6. The querist has further informed that while commenting on the audited accounts of the company for the year 1993-94, the CAG has noted that the company has not followed the Guidance Note for treatment of capital expenditure not represented as company’s assets and has agreed to accept the company’s assurance to have this examined by the Institute of Chartered Accountants of India. In this context, the observation of CAG, management replies and supplementary replies/assurances to CAG have been submitted by the querist for the perusal of the Committee.

 

7.  The querist has sought the opinion of Expert Advisory Committee as to whether the action taken by the company to treat this expenditure as capital expenditure not represented by company’s assets and write off the same over a period of 20 years, in view of the foregoing reasons in support thereof, is proper.

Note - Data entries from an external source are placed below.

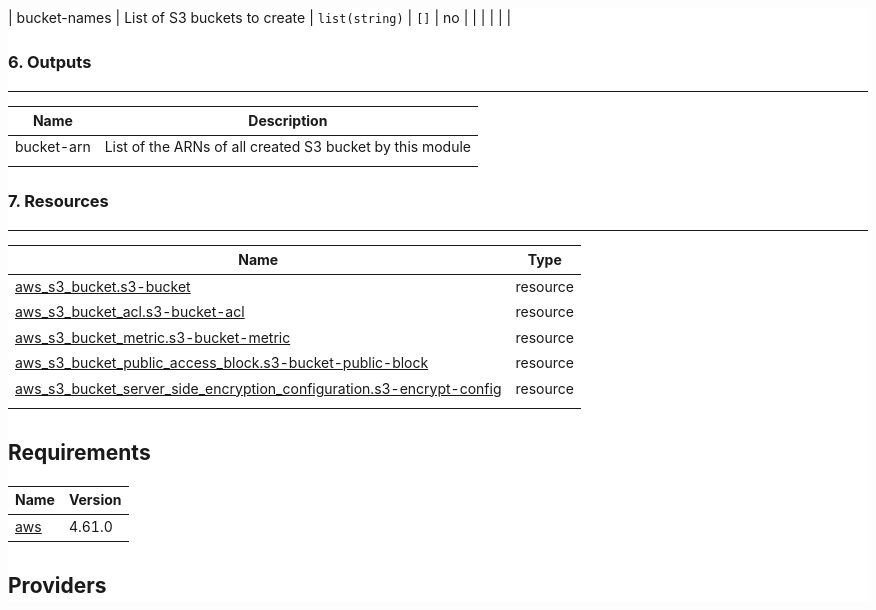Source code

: | bucket-names |   List of S3 buckets to create	          | `list(string)`  	    |   `[]`     	|  no        |
|   	          |   	    |        	|          |



###  6. <a name='Outputs'></a>Outputs
---

|  Name 	           | Description  	| 
|---	               |:-:	          |	         
| bucket-arn 	| List of the ARNs of all created S3 bucket by this module 	    |   
|  	|  	    |   


###  7. <a name='Resources'></a>Resources
---

|   Name	|   Type    	| 	
|---	    |:-:	      |
|   [aws_s3_bucket.s3-bucket](https://registry.terraform.io/providers/hashicorp/aws/latest/docs/resources/s3_bucket)	| resource |
|   [aws_s3_bucket_acl.s3-bucket-acl](https://registry.terraform.io/providers/hashicorp/aws/latest/docs/resources/s3_bucket_acl)	| resource |
|   [aws_s3_bucket_metric.s3-bucket-metric](https://registry.terraform.io/providers/hashicorp/aws/latest/docs/resources/s3_bucket_metric)	| resource |
|   [aws_s3_bucket_public_access_block.s3-bucket-public-block](https://registry.terraform.io/providers/hashicorp/aws/latest/docs/resources/s3_bucket_public_access_block)	| resource |
|   [aws_s3_bucket_server_side_encryption_configuration.s3-encrypt-config](https://registry.terraform.io/providers/hashicorp/aws/latest/docs/resources/s3_bucket_server_side_encryption_configuration)	| resource |
|   	|   	|   	






















## Requirements

| Name | Version |
|------|---------|
| <a name="requirement_aws"></a> [aws](#requirement\_aws) | 4.61.0 |

## Providers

                                                                             Opinion                                       April 7, 1995

 

1. At the outset, the Committee wishes to point out that it has examined only the matter of accounting for expenditure incurred by the company for using the facilities provided by A Ltd. and not any other accounting treatments indicated in the fact of the query. For arriving at its opinion the Committee has relied upon the facts supplied by the querist which are reproduced in the query portion.

 

2.The Committee notes para 10 of the ‘Guidance Note on Treatment of Expenditure during Construction Period’, issued by the Institute of Chartered Accountants of India’, as reproduced at para 3 of the query.

 

3. The Committee notes that the expenditure on assets not owned by the company and created on land not owned by the company has been shown in the balance sheet under the head ‘Fixed Assets created on land and neither the Fixed Assets nor the Land belong to the company’. As regards the arguments advanced by the querist, at para 5 of the query, in support of the company’s decision to write-off the capital expenditure over a period exceeding five years, the Committee notes from the facts of the query that A Ltd. is the sole owner of the assets concerned and not the joint owner with the company in question. Accordingly, the capital expenditure incurred by the company is not represented by the assets and, therefore, the accounting treatment thereof would be governed by para 10 of the above mentioned Guidance Note. It may be added that since the expenditure is not represented by an asset belonging to the company, it cannot be considered to be having an economic life.

 

4. On the basis of the above, the Committee is of the opinion that the capital expenditure not represented by assets has been correctly classified as ‘Capital Expenditure’ in the balance sheet. The Committee is further of the opinion that the amount of capital expenditure should not be written-off over a period of 20 years but should be written off as recommended in the Guidance Note, i.e., over the appropriate period of utility or over a relatively brief period not exceeding five years, whichever is less.